### WHAT NEEDS TO BE DONE
Below are the records. State how many of their lines hold the word "Alice", and add nothing else.

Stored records
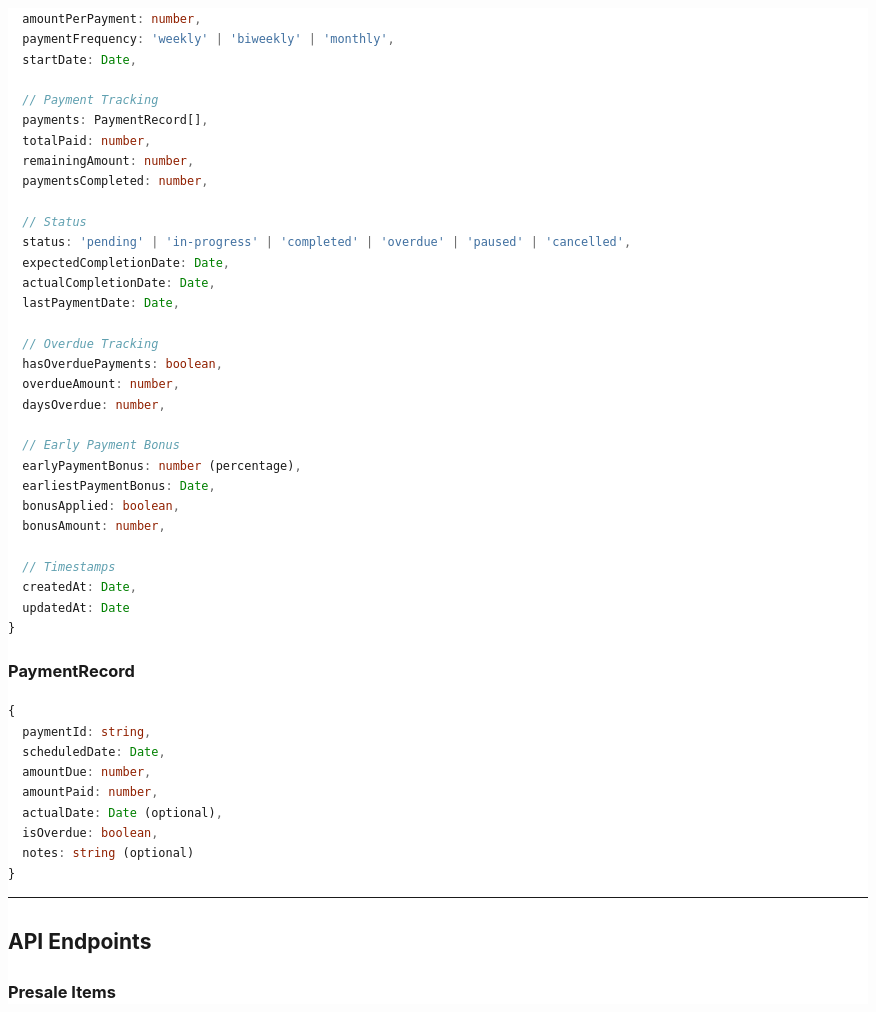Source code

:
 ```typescript
  amountPerPayment: number,
  paymentFrequency: 'weekly' | 'biweekly' | 'monthly',
  startDate: Date,
  
  // Payment Tracking
  payments: PaymentRecord[],
  totalPaid: number,
  remainingAmount: number,
  paymentsCompleted: number,
  
  // Status
  status: 'pending' | 'in-progress' | 'completed' | 'overdue' | 'paused' | 'cancelled',
  expectedCompletionDate: Date,
  actualCompletionDate: Date,
  lastPaymentDate: Date,
  
  // Overdue Tracking
  hasOverduePayments: boolean,
  overdueAmount: number,
  daysOverdue: number,
  
  // Early Payment Bonus
  earlyPaymentBonus: number (percentage),
  earliestPaymentBonus: Date,
  bonusApplied: boolean,
  bonusAmount: number,
  
  // Timestamps
  createdAt: Date,
  updatedAt: Date
}
```

### PaymentRecord
```typescript
{
  paymentId: string,
  scheduledDate: Date,
  amountDue: number,
  amountPaid: number,
  actualDate: Date (optional),
  isOverdue: boolean,
  notes: string (optional)
}
```

---

## API Endpoints

### Presale Items
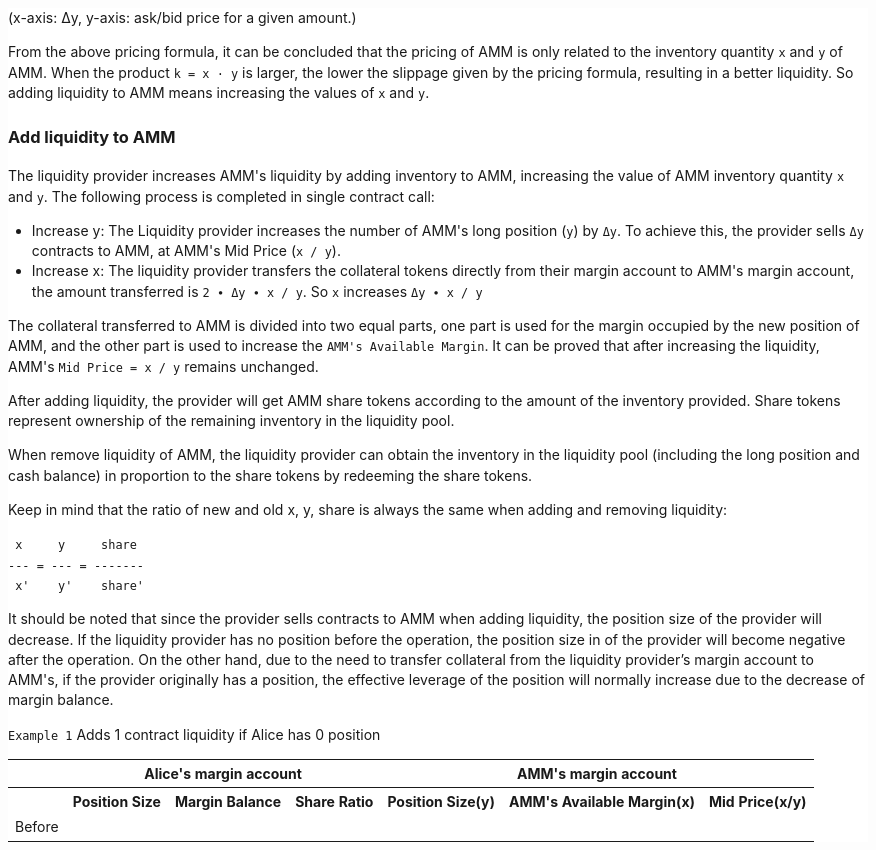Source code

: (x-axis: Δy, y-axis: ask/bid price for a given amount.)

From the above pricing formula, it can be concluded that the pricing of AMM is only related to the inventory quantity `x` and `y` of AMM. When the product `k = x · y` is larger, the lower the slippage given by the pricing formula, resulting in a better liquidity. So adding liquidity to AMM means increasing the values ​​of `x` and `y`.

### Add liquidity to AMM

The liquidity provider increases AMM's liquidity by adding inventory to AMM, increasing the value of AMM inventory quantity `x` and `y`. The following process is completed in single contract call:

- Increase y: The Liquidity provider increases the number of AMM's long position (`y`) by `Δy`. To achieve this, the provider sells `Δy` contracts to AMM, at AMM's Mid Price (`x / y`).
- Increase x: The liquidity provider transfers the collateral tokens directly from their margin account to AMM's margin account, the amount transferred is `2 ∙ Δy ∙ x / y`. So `x` increases `Δy ∙ x / y`

The collateral transferred to AMM is divided into two equal parts, one part is used for the margin occupied by the new position of AMM, and the other part is used to increase the `AMM's Available Margin`. It can be proved that after increasing the liquidity, AMM's `Mid Price = x / y` remains unchanged.

After adding liquidity, the provider will get AMM share tokens according to the amount of the inventory provided. Share tokens represent ownership of the remaining inventory in the liquidity pool.

When remove liquidity of AMM, the liquidity provider can obtain the inventory in the liquidity pool (including the long position and cash balance) in proportion to the share tokens by redeeming the share tokens.

Keep in mind that the ratio of new and old x, y, share is always the same when adding and removing liquidity:

```
 x     y     share
--- = --- = -------
 x'    y'    share'
```

It should be noted that since the provider sells contracts to AMM when adding liquidity, the position size of the provider will decrease. If the liquidity provider has no position before the operation, the position size in of the provider will become negative after the operation. On the other hand, due to the need to transfer collateral from the liquidity provider’s margin account to AMM's, if the provider originally has a position, the effective leverage of the position will normally increase due to the decrease of margin balance.


`Example 1` Adds 1 contract liquidity if Alice has 0 position

<table>
<thead>
<tr>
    <th></th>
    <th colspan="3">Alice's margin account</th>
    <th colspan="3">AMM's margin account</th>
</tr>
</thead>
<tbody>
<tr>
    <th></th>
    <th>Position Size</th>
    <th>Margin Balance</th>
    <th>Share Ratio</th>
    <th>Position Size(y)</th>
    <th>AMM's Available Margin(x)</th>
    <th>Mid Price(x/y)</th>
</tr>
<tr>
    <td align="center">Before</td>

### YOUR SOLUTION
2